How much did “extra” liquidity matter for the rally in equities from the October lows? And how far does the liquidity explanation go towards explaining the ongoing resilience of stocks in the face of an ostensibly onerous rates backdrop?
Those questions continue to be topical amid a vexingly sturdy stock market which, notwithstanding February’s stumble, appears mostly unconcerned or, if that’s not quite the right adjective, we can say “inattentive.”
If you ask JPMorgan, simply looking at global M2 isn’t sufficient. That measures gross money supply, not “excess” money. To estimate the latter, you need to know something about demand.
Fortunately, the bank’s Nikolaos Panigirtzoglou has a model for that. His framework looks at money demand as a function a “transaction motive” (demand as it relates to nominal incomes or GDP), a “portfolio motive” (demand as it relates to cash as a competing asset class) and a “precautionary motive” (demand as it relates to uncertainty).

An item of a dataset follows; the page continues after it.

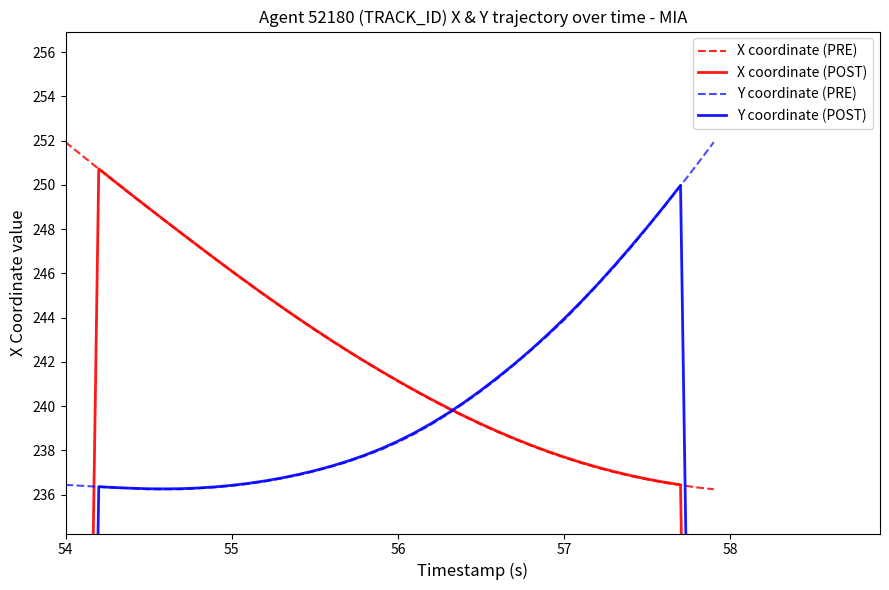

True or false: X coordinate (PRE) has a value of 74.5 at 56.

False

Without delving into the specifics (which you don’t need), the figures above tell the story, particularly the right-most line chart.

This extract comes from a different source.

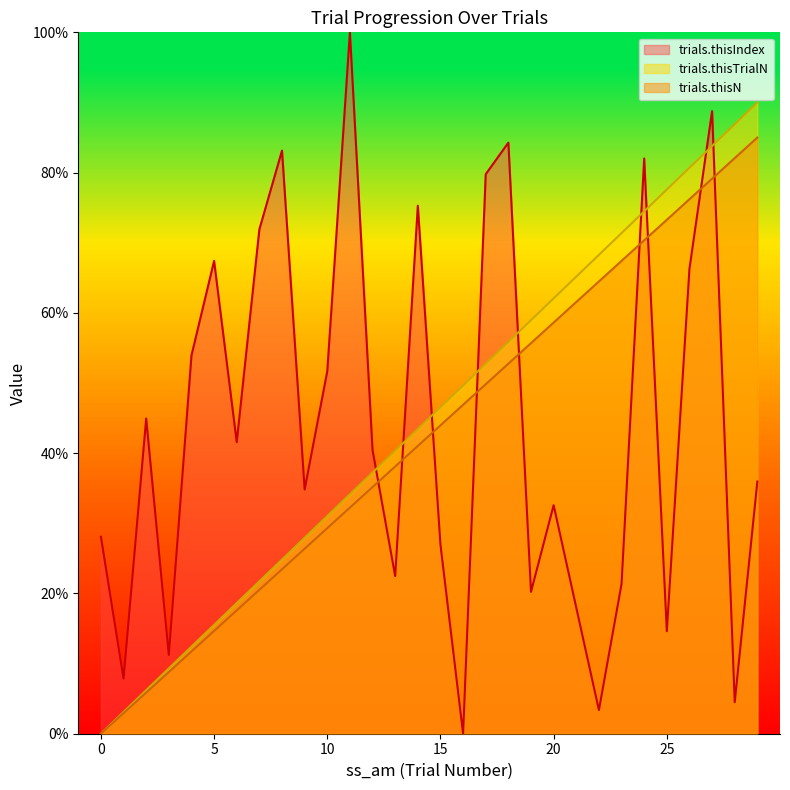

Which series has the widest spread of values?

trials.thisIndex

JPMorgan’s model which, again, “estimates money demand as a function of the three motives” mentioned above, “suggests that the gap between actual money supply (global M2) and the model-driven medium-term money demand target remains very large,” as Panigirtzoglou put it.

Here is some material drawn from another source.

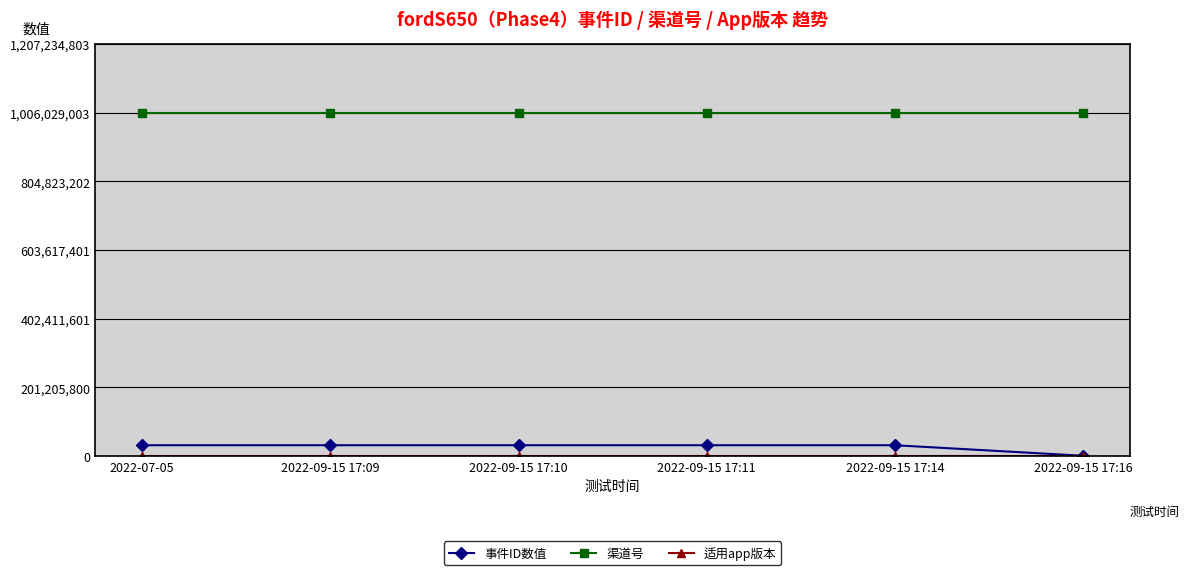

The value of 事件ID数值 at 2022-09-15 17:09 is 31300084. True or false?

True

The implication is straightforward. “This model suggests that excess cash balances or liquidity relative to what money demand drivers would justify remains considerable, which has likely contributed to the resilience of risky assets in the face of significant tightening in policy rates,” Panigirtzoglou said, on the way to cautioning that “as the pace of liquidity withdrawal picks up with the ECB joining the Fed and BoE in running down its bond holdings, and as more than €700 billion of TLTROs outstanding mature this year, there could be some pressure on excess cash balances.”


If I read this right, something has to mop up some $15Tril in excess cash to keep consumption, etc. down. Wow!
Yeah, I’m not sure how literally to take this. Nikos uses what he affectionately calls “holistic” frameworks, which means he usually casts a pretty wide net. That’s definitely a good thing for folks like myself who like aggregates and a 30,000-foot view, but I don’t think it’s necessarily as germane from any “tactical” perspective, if you will.